• _ページ抜粋_
#####
同表によれば、角度20度の場合には全ての条件で洗浄が良好に行われ、40度の場合には概ね良好であるが条件によってはコンタミの再付着等が懸念され、60度の場合にはコンタミの再付着の可能性が高いが条件によっては採用可能であることが理解できる。
【0032】
以上の簡便な構成からなるノズル10と、軸A周りに回転する支持・移動手段とからなる洗浄装置を用いることにより、従来では除去困難であった被洗浄面を広範囲に覆ったコンタミ等被除去物の製品表面からの除去が可能となる。なお、前述した実際の評価結果による所定の角度αの好適な範囲に関して、部分的なコンタミ5の除去領域が形成された後では、被洗浄面3aに対して垂直な方向の流速が大きくなるよりも平行な方向の流速が大きくなる方が、製品3とコンタミ5との間に洗浄液11aが効果的に侵入する可能性が高くなると考えられる。従って、原則的には、所定の角度αは45度以下であることが好ましく、同表の40度の結果はこれを裏付ける。しかし、コンタミ5の物性或いはコンタミ5の製品3に対する付着力が大きく、前述した垂直方向の衝撃も連続的に加えることが求められる場合もある。同表より、60度であれば垂直方向の衝撃力を高くした上でも傾斜ノズルによる吹き付けの効果が得られていることが確認される。以上より、該所定の角度は60度を最大とし、好適にはこれよりも小さい40度、より好適には20度以下に設定されることが好ましい。
#####
• _データ項目_
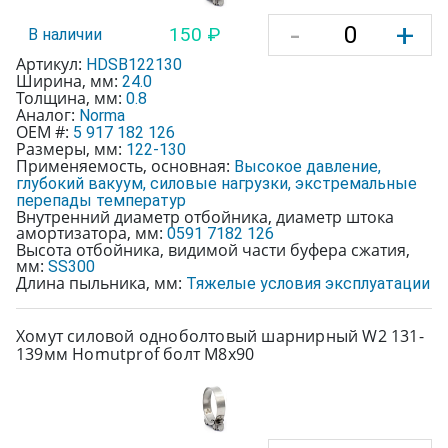
-
+
150 ₽
В наличии
Артикул:
HDSB122130
Ширина, мм:
24.0
Толщина, мм:
0.8
Аналог:
Norma
OEM #:
5 917 182 126
Размеры, мм:
122-130
Применяемость, основная:
Высокое давление,
глубокий вакуум, силовые нагрузки, экстремальные
перепады температур
Внутренний диаметр отбойника, диаметр штока
амортизатора, мм:
0591 7182 126
Высота отбойника, видимой части буфера сжатия,
мм:
SS300
Длина пыльника, мм:
Тяжелые условия эксплуатации
Хомут силовой одноболтовый шарнирный W2 131-
139мм Homutprof болт М8х90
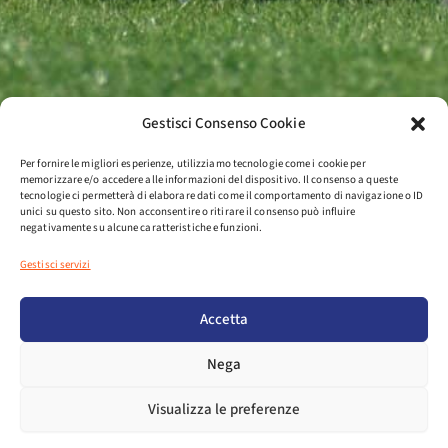
Gestisci Consenso Cookie
Per fornire le migliori esperienze, utilizziamo tecnologie come i cookie per
memorizzare e/o accedere alle informazioni del dispositivo. Il consenso a queste
tecnologie ci permetterà di elaborare dati come il comportamento di navigazione o ID
unici su questo sito. Non acconsentire o ritirare il consenso può influire
negativamente su alcune caratteristiche e funzioni.
Gestisci servizi
Accetta
Nega
Visualizza le preferenze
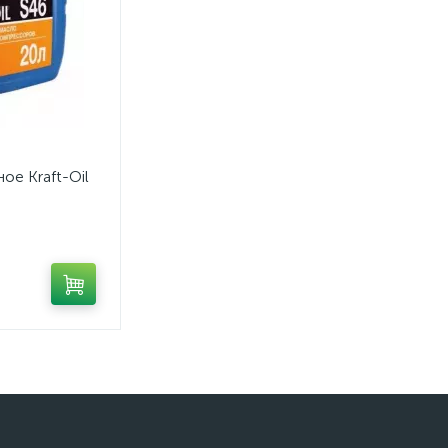
е Kraft-Oil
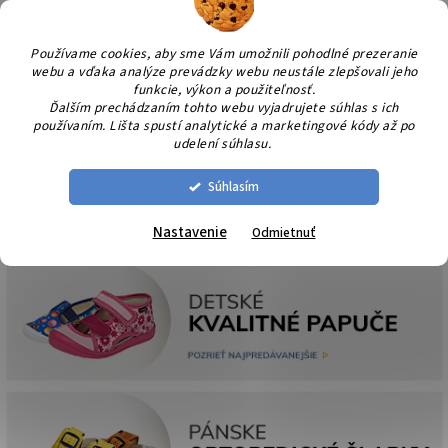
Prejsť
NÁK
na
KOŠÍ
obsah
Používame cookies, aby sme Vám umožnili pohodlné prezeranie
webu a vďaka analýze prevádzky webu neustále zlepšovali jeho
funkcie, výkon a použiteľnosť.
Ďalším prechádzaním tohto webu vyjadrujete súhlas s ich
používaním. Lišta spustí analytické a marketingové kódy až po
udelení súhlasu.
Súhlasím
Nastavenie
Odmietnuť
#####
• _問題_
ページ抜粋の全文を、一字も変えずに書き写すこと。

• _出力_
同表によれば、角度20度の場合には全ての条件で洗浄が良好に行われ、40度の場合には概ね良好であるが条件によってはコンタミの再付着等が懸念され、60度の場合にはコンタミの再付着の可能性が高いが条件によっては採用可能であることが理解できる。
【0032】
以上の簡便な構成からなるノズル10と、軸A周りに回転する支持・移動手段とからなる洗浄装置を用いることにより、従来では除去困難であった被洗浄面を広範囲に覆ったコンタミ等被除去物の製品表面からの除去が可能となる。なお、前述した実際の評価結果による所定の角度αの好適な範囲に関して、部分的なコンタミ5の除去領域が形成された後では、被洗浄面3aに対して垂直な方向の流速が大きくなるよりも平行な方向の流速が大きくなる方が、製品3とコンタミ5との間に洗浄液11aが効果的に侵入する可能性が高くなると考えられる。従って、原則的には、所定の角度αは45度以下であることが好ましく、同表の40度の結果はこれを裏付ける。しかし、コンタミ5の物性或いはコンタミ5の製品3に対する付着力が大きく、前述した垂直方向の衝撃も連続的に加えることが求められる場合もある。同表より、60度であれば垂直方向の衝撃力を高くした上でも傾斜ノズルによる吹き付けの効果が得られていることが確認される。以上より、該所定の角度は60度を最大とし、好適にはこれよりも小さい40度、より好適には20度以下に設定されることが好ましい。